Comment 6 Philipp Hahn univentionstaff 2014-09-03 17:33:15 CEST
python-ldap_2.4.9 broke it:
* ldapobject.ReconnectLDAPObject.reconnect() now does kind of
  an internal locking to pause other threads while reconnecting
  is pending.

UCS-4.0 uses 2.4.10, which is the latest version in Debian.
Debian-RFP 2.4.15: <https://bugs.debian.org/cgi-bin/bugreport.cgi?bug=742487>

May-be fixed by 2.4.13:
<https://mail.python.org/pipermail/python-ldap/2014q1/003327.html>
* ldapobject.ReconnectLDAPObject now uses internal class-wide
  lock for serializing reconnects
* Method signature of ReconnectLDAPObject.reconnect() changed to be able
  to call it with separate retry_max and retry_delay values

See <https://mail.python.org/pipermail/python-ldap/2013q3/003265.html> for a patch; this alone does not seem to fix the bug.

A quick test with a self-compiled 2.4.15 also failed:The process is then multi-threaded and hangs in some lock.

The thread links to <https://bugs.launchpad.net/ldapuserfolder/+bug/650371>.
Comment 7 Philipp Hahn univentionstaff 2014-09-08 13:57:57 CEST
See Bug #35841 for a patch for python-ldap.
The patch is not enough to fix the test case, as some internal working seems to have changes.
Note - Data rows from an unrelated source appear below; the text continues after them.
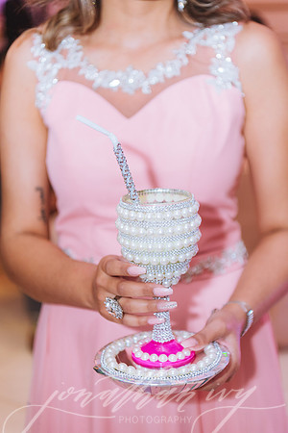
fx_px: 840
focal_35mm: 70
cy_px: 216
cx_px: 144
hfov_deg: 19.5
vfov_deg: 28.8
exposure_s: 1/200
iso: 800
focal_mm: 70
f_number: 2.8
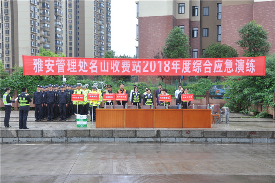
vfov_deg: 25.7
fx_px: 400
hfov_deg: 37.9
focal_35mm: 52
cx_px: 138
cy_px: 92
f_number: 10
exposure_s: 1/100
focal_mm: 35
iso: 200
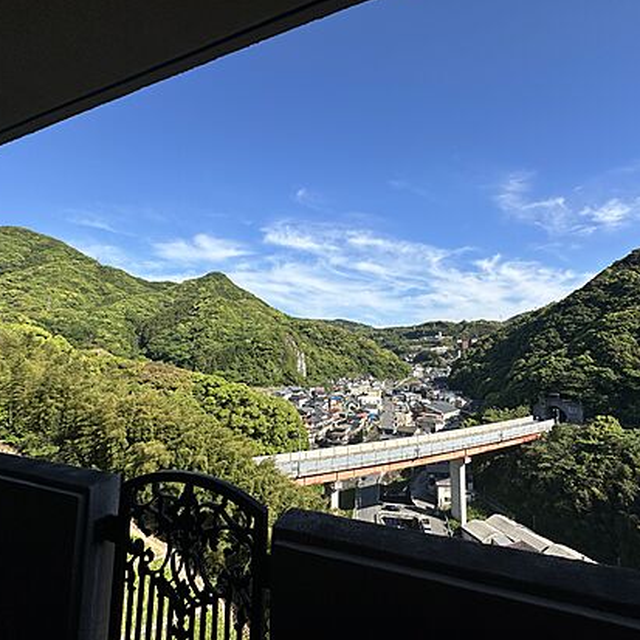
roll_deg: -0.1
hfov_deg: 83.4
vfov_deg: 84.0
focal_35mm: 17
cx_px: 367
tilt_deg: +4.6
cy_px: 315
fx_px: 356
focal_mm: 2.22
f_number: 2.2
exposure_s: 1/2174
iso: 40
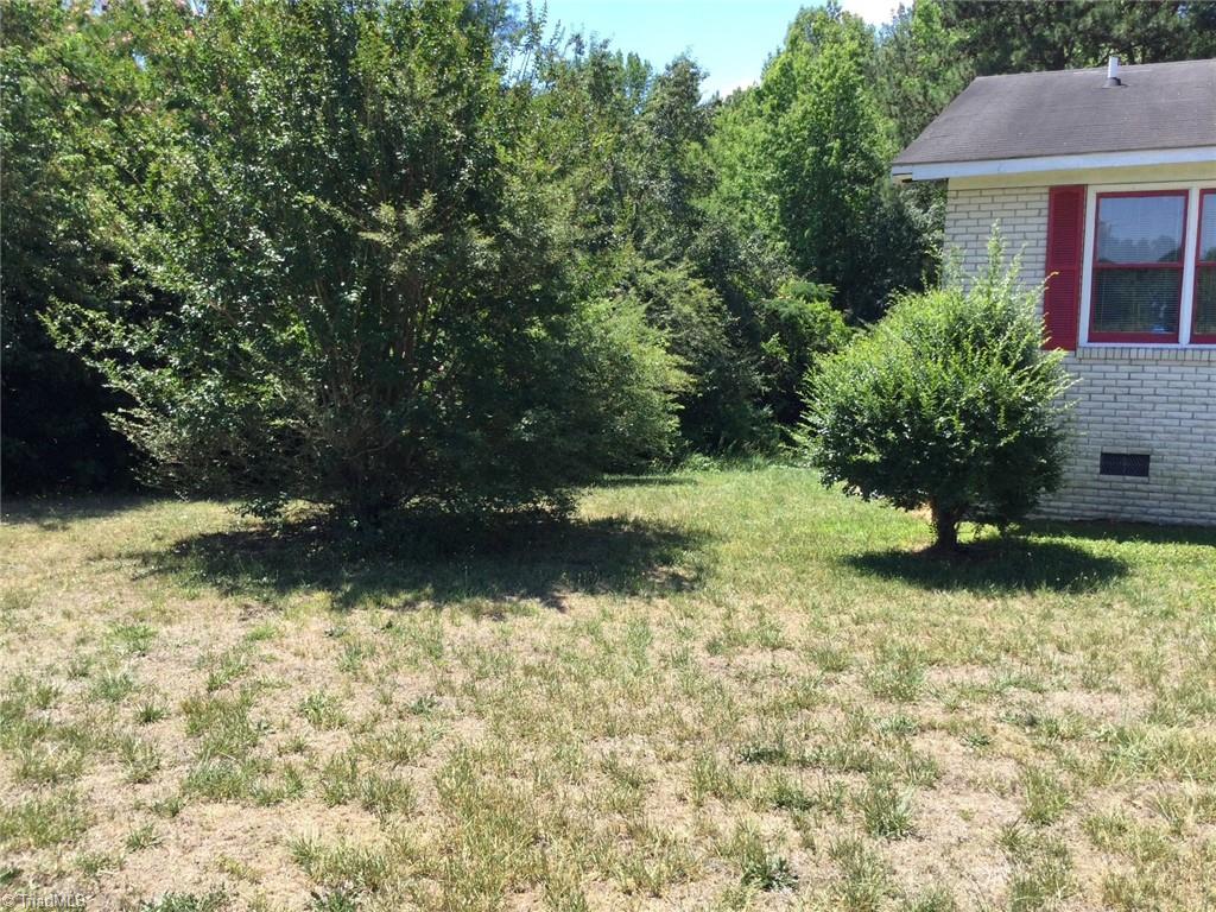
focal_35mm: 31
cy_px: 456
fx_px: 1089
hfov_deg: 58.4
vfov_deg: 45.4
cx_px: 608
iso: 25
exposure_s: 1/431
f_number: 2.4
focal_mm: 3.3
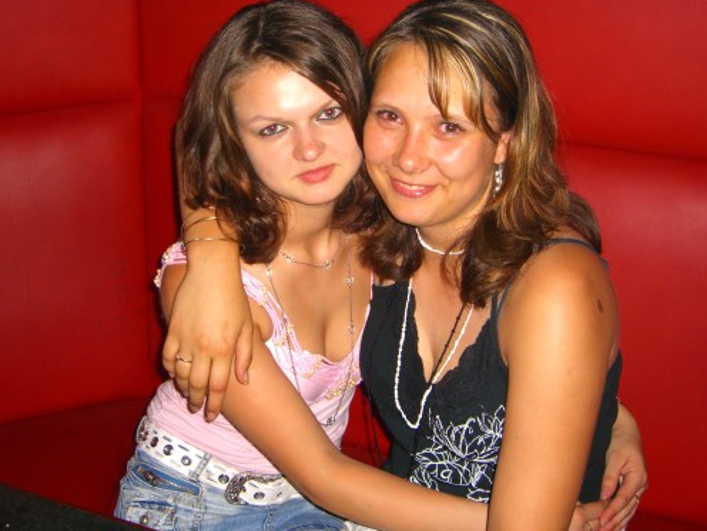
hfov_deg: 41.2
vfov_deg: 31.4
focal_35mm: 46
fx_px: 940
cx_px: 325
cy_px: 214
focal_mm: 7.9
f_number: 2.8
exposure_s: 1/60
(In reply to Stefan Gohmann from comment #4)
> r53174: I added a missing wait to a subprocess call.
this patch needs to be reverted, as it breaks the whole idea of the test case: slapd is (re-)started *while* the main test case is running to test the reconnect behavior. By adding the .wait() the tests runs only after the slapd is fully working again.
Comment 8 Philipp Hahn univentionstaff 2014-09-10 09:36:40 CEST
r53510 | Bug #35741 test: 10_ldap/25reconnect_uldap: revert subprocess.call.wait
 r53174 was reverted as Bug #35841 and Bug #35852 have been fixed.

Package: ucs-test
Version: 5.0.9-1.794.201409100922
Branch: ucs_4.0-0

No changelog as this is only a revert, so no visible source code change.
Comment 9 Stefan Gohmann univentionstaff 2014-10-01 15:57:39 CEST
OK, looks good.
Comment 10 Stefan Gohmann univentionstaff 2014-11-26 06:54:47 CET
UCS 4.0-0 has been released:
 http://docs.univention.de/release-notes-4.0-0-en.html
 http://docs.univention.de/release-notes-4.0-0-de.html

If this error occurs again, please use "Clone This Bug".